Ricette semplici segna l’esordio narrativo nel 2001 di Madeleine Thien, nata a Vancouver da padre cino-malese e madre di Hong Kong. La pubblicazione le vale l’elogio della connazionale Alice Munro e la finale nel Commonwealth Writers’ Prize, mentre in Italia iniziamo a conoscere Madeleine Thien solo nel 2006 con l’uscita di Certezze (Mondadori, 2008) a seguire L’eco delle città vuote (66thand2nd, 2013) e, nel 2017, Non dite che non abbiamo niente (66thand2nd).
Le ricette della Thien non sono affatto semplici: come lance acuminate colpiscono nel profondo l’animo del lettore sottolineando le problematiche comuni che emergono nelle relazioni parentali e sentimentali. Un padre visto dagli occhi della figlia che lo osserva mentre cucina il riso, la sua figura autoritaria che crea soggezione e sudditanza in una bimba che lo scruta con ammirazione ma in lontananza. Una madre che scappa con le tre figlie e l’amante, una fuga descritta dalle bambine che imparano a conoscere quello che diverrà il secondo compagno della madre, nei pomeriggi dopo la scuola nel giardino di casa, inconsapevoli di ciò che sta accadendo sotto i loro occhi. Quando la verità cadrà loro addosso una sera, mentre la madre fa le valigie in fretta e furia, le reazioni così come le personalità saranno ben diverse l’una dall’altra. Le vie da percorrere sono solo tre: accettare una persona nuova, ricostruire un rapporto con un padre che le ha cresciute ma che non ha saputo vedere, o ribellarsi e scappare lontano da tutto.

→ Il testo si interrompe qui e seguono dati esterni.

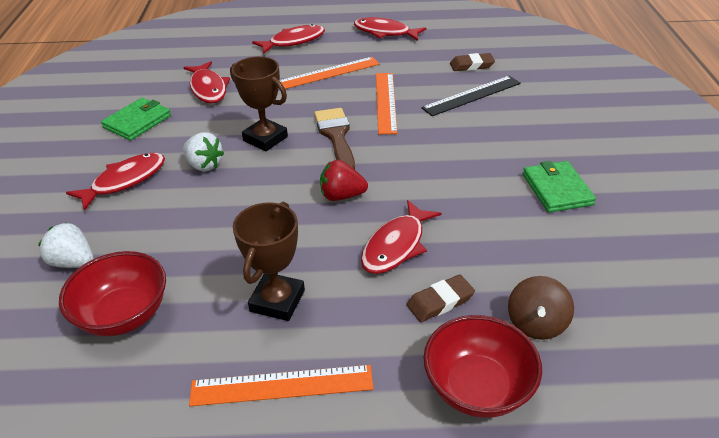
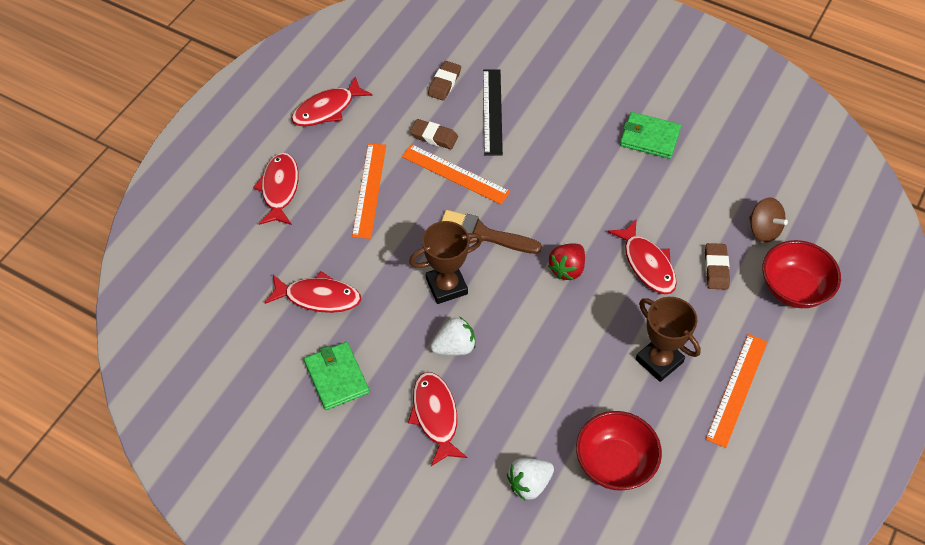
camera: 60 degrees left, 15 degrees up
none -> brown eraser [410,119,458,149]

Un rapporto morboso di amicizia tra due adolescenti che si interrompe bruscamente, morbosità dovuta ad un legame difficile di una delle due ragazze con il padre. Una moglie innamorata trova una lettera del marito indirizzata a un’altra donna, messaggio in cui confessa di amare la stessa donna che morirà di lì a breve in un incidente d’auto, lasciando un enorme punto interrogativo nella coppia. Due bambine consegnate dal padre a una madre affidataria perché non più in grado di accudirle, mentre la madre naturale, figura particolare e donna alcolista, le abbandona di punto in bianco per sparire nel nulla. Le bambine non rinunciano al pensiero della madre, e ancorate ai ricordi vogliono ricostruire il nucleo famigliare tornando nella vecchia casa che ora è abitata da una nuova famiglia.
Harold, invece viene spedito in punizione sul tetto di casa allo scopo di fortificarsi. Crescerà con molte insicurezze e alla fine troverà rifugio nella relazione con Thea, madre di Josephine, uno spirito libero per definizione che vive costantemente con un mare agitato nel cuore, un senso di inquietudine che la porterà in perenne migrazione.
Il brano conclusivo di questa raccolta è come un’ultima pennellata su un quadro, un lungo racconto a cui si arriva con una maturazione narrativa e il giusto equilibrio strutturale e psicologico. Gli ingredienti sono molto simili tra loro ma dosati con cura: malinconia, cinismo e sofferenza che mescolati ad hoc si equivalgono sulla bilancia delle emozioni.
La parte finale del libro sembra cogliere il lato biografico e umano dell’autrice, i molti ostacoli affrontati e superati come il viaggio dei genitori dall’estremo oriente fino al Canada, le varie attività commerciali fallite e i mille sacrifici di una coppia con diverso idioma e stile di vita, un matrimonio fallito e uno in bilico. Il fiato è sospeso fino all’ultima riga e il finale tanto atteso arriva come un treno ad alta velocità.